The Cardinals/Rangers in 2011 had that classic see saw battle in Game 6 where the Cards were one strike away from being eliminated - twice. Nelson Cruz coming inches away from catching that difficult fly ball that would have been the final out and had Texas win the World Series. Then Game 7 nothing special. Angels/Giants Game 6 - not 7 - was the come from behind win. Game 7 was nothing special.

Look, it is obvious that Game 6 is played at least twice as much as Game 7 in any sport. There is no doubt some classic moments in both sports in both games. But I took all of that into context when coming up with this thread. The difference for me is the seemingly lopsided aura of Game 6 in Baseball as opposed to hockey. Game 6 in other words seems to have an aura in Baseball reserved for Game 7 in hockey.

The best point I believe I saw was the fact that there is a team facing elimination and will sometimes use their best pitcher even out of rotation in order to force a Game 7. That can lead to a classic game for sure.

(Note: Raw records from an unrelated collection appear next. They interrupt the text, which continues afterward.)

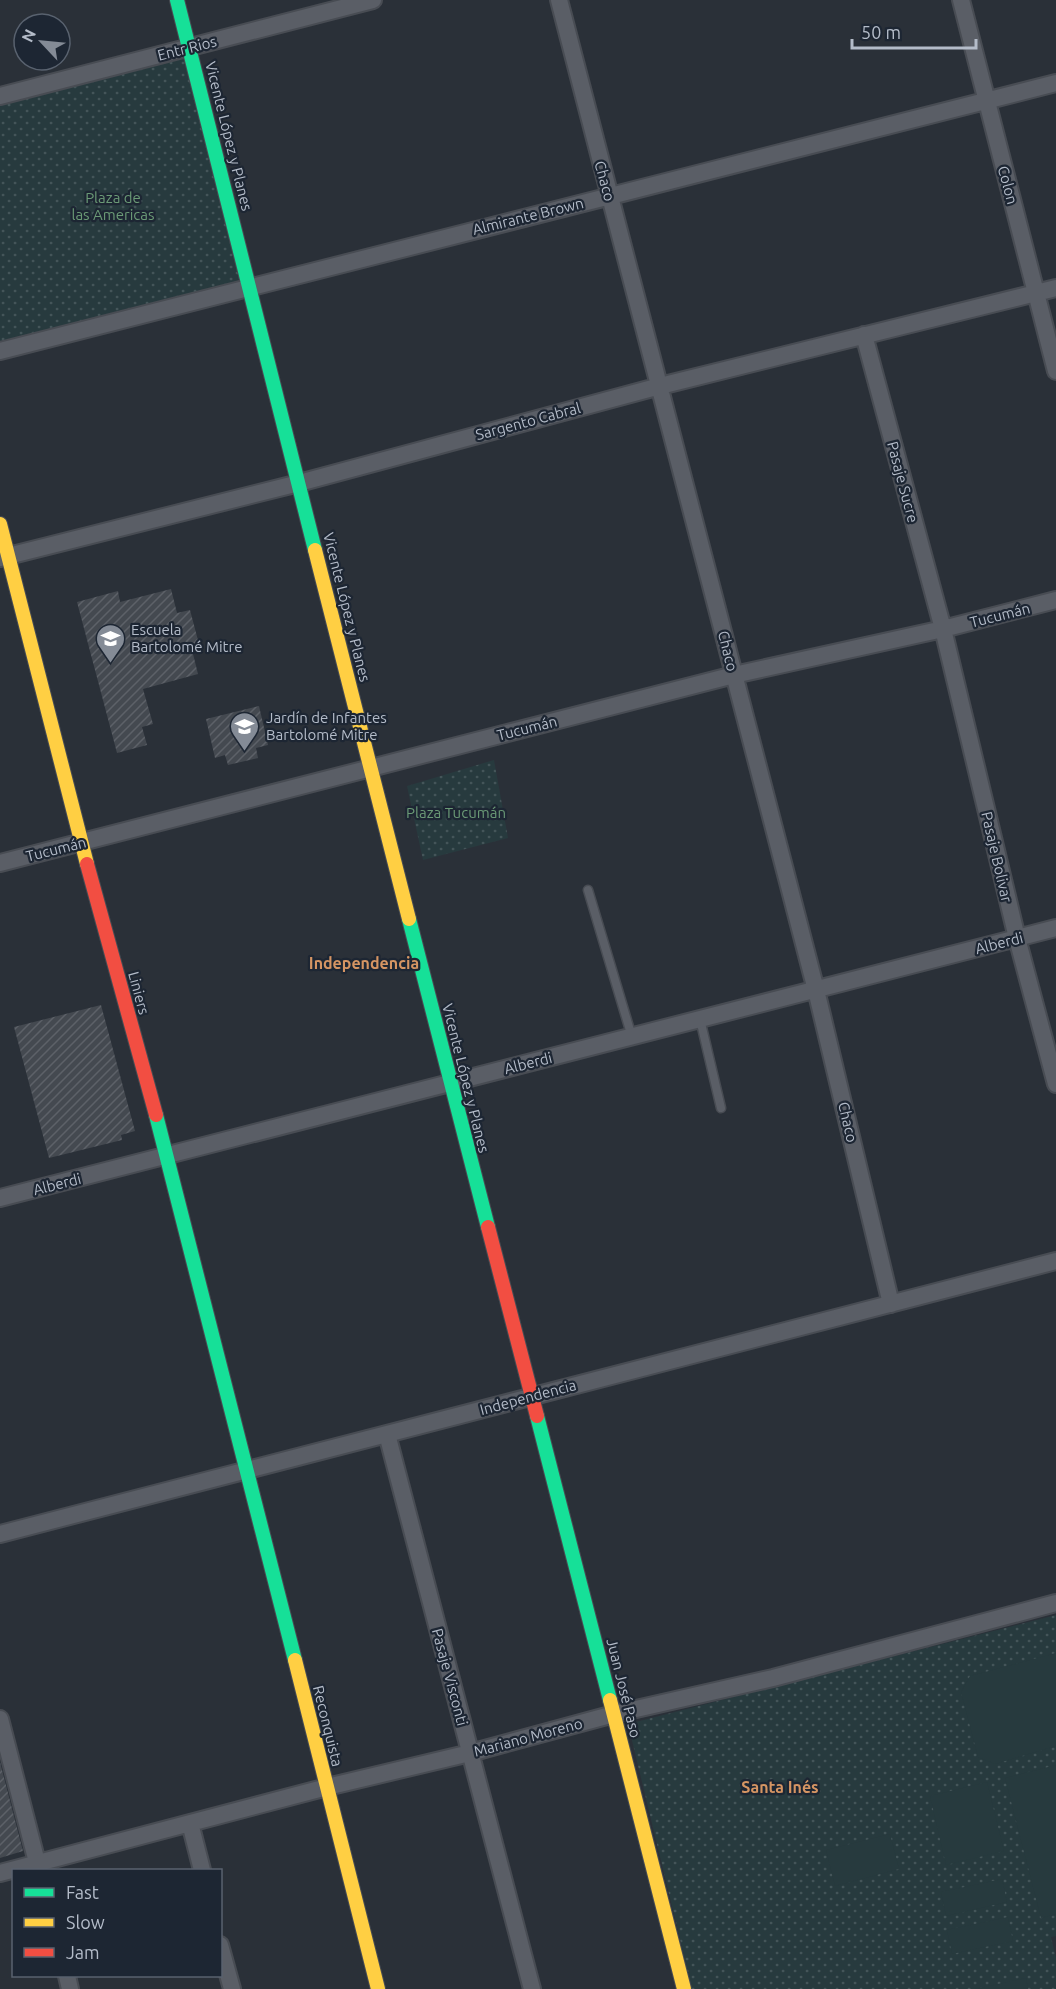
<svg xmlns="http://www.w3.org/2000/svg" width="1056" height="1989" viewBox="0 0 1056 1989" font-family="Ubuntu,sans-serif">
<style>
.grass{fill:url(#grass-dots)}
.garden{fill:#273a3e}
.building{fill:url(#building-hatch)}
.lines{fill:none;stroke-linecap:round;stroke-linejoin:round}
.lane-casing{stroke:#484c53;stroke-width:11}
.street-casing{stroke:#484c53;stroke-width:20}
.fast-casing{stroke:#484c53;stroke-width:16}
.slow-casing{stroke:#484c53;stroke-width:16}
.jam-casing{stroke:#484c53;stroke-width:16}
.lane{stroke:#5a5e66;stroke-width:8}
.street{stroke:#5a5e66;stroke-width:16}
.fast{stroke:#16e098;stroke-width:14}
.slow{stroke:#ffcf43;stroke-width:14}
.jam{stroke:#f24e42;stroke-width:14}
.labels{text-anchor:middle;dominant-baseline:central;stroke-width:4.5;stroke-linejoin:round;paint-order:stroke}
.street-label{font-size:15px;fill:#b4bcc9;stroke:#1d2633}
.park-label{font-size:15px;fill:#6b9a76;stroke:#1d2633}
.poi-label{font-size:15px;fill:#b4bcc9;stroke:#1d2633;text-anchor:start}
.neighbourhood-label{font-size:16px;font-weight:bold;fill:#d59563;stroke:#1d2633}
</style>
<defs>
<pattern id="grass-dots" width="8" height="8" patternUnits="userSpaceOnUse" patternTransform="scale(1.5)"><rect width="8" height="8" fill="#273a3e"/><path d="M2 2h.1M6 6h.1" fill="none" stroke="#445559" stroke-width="1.8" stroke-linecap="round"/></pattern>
<pattern id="building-hatch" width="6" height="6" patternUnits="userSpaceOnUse" patternTransform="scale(1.5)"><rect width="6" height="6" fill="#444950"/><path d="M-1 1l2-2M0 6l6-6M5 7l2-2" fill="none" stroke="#5d6168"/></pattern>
</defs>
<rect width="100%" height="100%" fill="#2a3038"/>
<path class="grass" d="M 190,47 L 249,288 L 0,351 L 0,96 Z
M 494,760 L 508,838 L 423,860 L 407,786 Z
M 1056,1615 L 1056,1936 L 1051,1937 L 1056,1958 L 1056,1989 L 692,1989 L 628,1724 Z"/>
<path class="garden" d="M 1056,1653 L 1056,1746 L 995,1764 L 978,1757 L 961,1692 L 970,1676 Z
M 1056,1765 L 1056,1914 L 1041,1918 L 1005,1778 Z
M 987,1782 L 1004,1851 L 946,1865 L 930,1796 Z
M 890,1834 L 899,1869 L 835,1886 L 826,1850 Z
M 1002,1879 L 1007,1902 L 946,1916 L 941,1892 Z
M 1008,1917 L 1013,1941 L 952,1954 L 947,1930 Z
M 1026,1978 L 1028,1989 L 975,1989 Z"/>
<path class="building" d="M 171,589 L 177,613 L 190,610 L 200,648 L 192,650 L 198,674 L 143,689 L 153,724 L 142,727 L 147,745 L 117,753 L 77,602 L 118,591 L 120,602 Z
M 259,706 L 268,745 L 256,748 L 258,758 L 228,765 L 225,755 L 215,758 L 206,719 Z
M 101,1005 L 135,1131 L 121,1135 L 122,1140 L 49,1158 L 14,1027 Z
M 0,1762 L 23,1851 L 0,1858 Z"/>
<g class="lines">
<defs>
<path id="lane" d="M 588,890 L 632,1037
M 700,1019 L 721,1108"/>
<path id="street" d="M 559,0 L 816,990 L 891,1304
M 961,0 L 1056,371
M 0,96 L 373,0
M 864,335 L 943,629 L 1017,938 L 1056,1084
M 0,351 L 1056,83
M 0,558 L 299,483 L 660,386 L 1056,288
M 0,863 L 734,675 L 943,629 L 1056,600
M 0,1198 L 1056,928
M 387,1434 L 532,1989
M 0,1534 L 1056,1261
M 0,1719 L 39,1870
M 190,1823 L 202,1870
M 0,1873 L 327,1787 L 470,1753 L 614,1714 L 773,1678 L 1056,1603
M 220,1945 L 232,1989
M 67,1976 L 70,1989"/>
<path id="fast" d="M 177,0 L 315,550
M 409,919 L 488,1227
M 156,1115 L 295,1660
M 537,1416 L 610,1700"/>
<path id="slow" d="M 0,524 L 87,864
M 315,550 L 409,919
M 295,1660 L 378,1989
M 610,1700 L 684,1989"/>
<path id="jam" d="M 87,864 L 156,1115
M 488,1227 L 537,1416"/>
</defs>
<use href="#lane" class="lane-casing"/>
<use href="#street" class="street-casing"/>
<use href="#fast" class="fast-casing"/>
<use href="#slow" class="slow-casing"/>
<use href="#jam" class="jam-casing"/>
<use href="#lane" class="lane"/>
<use href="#street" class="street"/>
<use href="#fast" class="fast"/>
<use href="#slow" class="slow"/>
<use href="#jam" class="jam"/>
</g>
<defs>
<symbol id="school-pin" viewBox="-11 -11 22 30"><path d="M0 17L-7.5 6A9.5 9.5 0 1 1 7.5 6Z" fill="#848b96" stroke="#1d2633"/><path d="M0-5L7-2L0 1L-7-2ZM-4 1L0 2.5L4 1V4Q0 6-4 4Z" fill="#fff"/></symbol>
</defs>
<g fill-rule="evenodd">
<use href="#school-pin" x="94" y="622" width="33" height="45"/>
<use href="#school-pin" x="228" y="710" width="33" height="45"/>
</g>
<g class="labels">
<g class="street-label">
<text transform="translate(187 48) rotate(-14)">Entr Rios</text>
<text transform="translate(229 136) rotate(76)">Vicente López y Planes</text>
<text transform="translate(605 181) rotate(75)">Chaco</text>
<text transform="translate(1008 185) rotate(75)">Colon</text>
<text transform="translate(528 216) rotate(-14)">Almirante Brown</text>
<text transform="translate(528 421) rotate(-15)">Sargento Cabral</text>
<text transform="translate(903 482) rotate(75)">Pasaje Sucre</text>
<text transform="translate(347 607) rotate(76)">Vicente López y Planes</text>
<text transform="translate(1000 615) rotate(-14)">Tucumán</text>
<text transform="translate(728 651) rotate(76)">Chaco</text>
<text transform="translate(527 728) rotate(-14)">Tucumán</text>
<text transform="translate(56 849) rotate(-14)">Tucumán</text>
<text transform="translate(997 857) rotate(77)">Pasaje Bolivar</text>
<text transform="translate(999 943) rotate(-14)">Alberdi</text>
<text transform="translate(139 993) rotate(75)">Liniers</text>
<text transform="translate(528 1063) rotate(-14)">Alberdi</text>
<text transform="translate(466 1078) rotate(76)">Vicente López y Planes</text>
<text transform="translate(848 1122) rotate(77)">Chaco</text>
<text transform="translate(57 1184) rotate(-14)">Alberdi</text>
<text transform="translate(528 1397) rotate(-15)">Independencia</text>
<text transform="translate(450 1677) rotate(75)">Pasaje Visconti</text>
<text transform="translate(624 1688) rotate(76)">Juan José Paso</text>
<text transform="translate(328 1726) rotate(76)">Reconquista</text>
<text transform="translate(528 1737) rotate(-15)">Mariano Moreno</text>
</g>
<g class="park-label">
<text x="113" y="197">Plaza de<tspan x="113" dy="17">las Americas</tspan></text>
<text x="456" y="812">Plaza Tucumán</text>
</g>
<g class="poi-label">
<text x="131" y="629">Escuela<tspan x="131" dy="17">Bartolomé Mitre</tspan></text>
<text x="266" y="717">Jardín de Infantes<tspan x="266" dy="17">Bartolomé Mitre</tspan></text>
</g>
<g class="neighbourhood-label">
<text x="364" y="963">Independencia</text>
<text x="780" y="1787">Santa Inés</text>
</g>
</g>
<rect x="12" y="1869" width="210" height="108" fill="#1d2633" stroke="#59626f" stroke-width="1.5"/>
<rect x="24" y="1888" width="30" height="9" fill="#16e098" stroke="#59626f" stroke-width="1.5"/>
<text x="66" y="1899" font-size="18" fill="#b4bcc9">Fast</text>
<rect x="24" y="1918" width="30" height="9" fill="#ffcf43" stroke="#59626f" stroke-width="1.5"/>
<text x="66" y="1929" font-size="18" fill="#b4bcc9">Slow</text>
<rect x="24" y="1948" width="30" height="9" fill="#f24e42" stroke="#59626f" stroke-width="1.5"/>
<text x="66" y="1959" font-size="18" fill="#b4bcc9">Jam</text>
<g transform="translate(42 42) rotate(296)"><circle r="28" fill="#1d2633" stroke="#59626f" stroke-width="1.5"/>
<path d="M0-4.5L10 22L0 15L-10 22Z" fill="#848b96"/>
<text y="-9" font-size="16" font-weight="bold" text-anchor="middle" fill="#b4bcc9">N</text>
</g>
<path d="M852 39v9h124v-9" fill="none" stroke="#b4bcc9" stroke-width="3"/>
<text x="861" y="39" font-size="18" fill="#b4bcc9" stroke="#1d2633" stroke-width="4.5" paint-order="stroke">50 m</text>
</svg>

But what I notice about Baseball is how often Game 7 is forgotten after a classic Game 6. How many classic moments in hockey happened in Game 6 and overshadowed Game 7? Not many. But in Baseball this isn't the case. More often than normal you see the flagship moment of the series in Game 6. Observe:

Steve Bartman in 2003. Carlton Fisk in 1975. Don Denkinger's horrible call in 1985. Bill Buckner in 1986. Dave Henderson in 1986 (although that was Game 5). Kirby Puckett in 1991 (although it is true Morris' Game 7 was memorable, but perhaps overshadowed). Angels comeback in 2002. Curt Shillings bloody sock in 2004.

All of those moments happened in Game 6, and all of them featured a Game 7 that most of us couldn't even describe. I mean, the Red Sox lost in 1975! But on any top 10 list of Baseball's greatest moment you'll see Fisk's homerun.

Anyway, nothing earth shattering, just an observation that is worth a debate, I felt.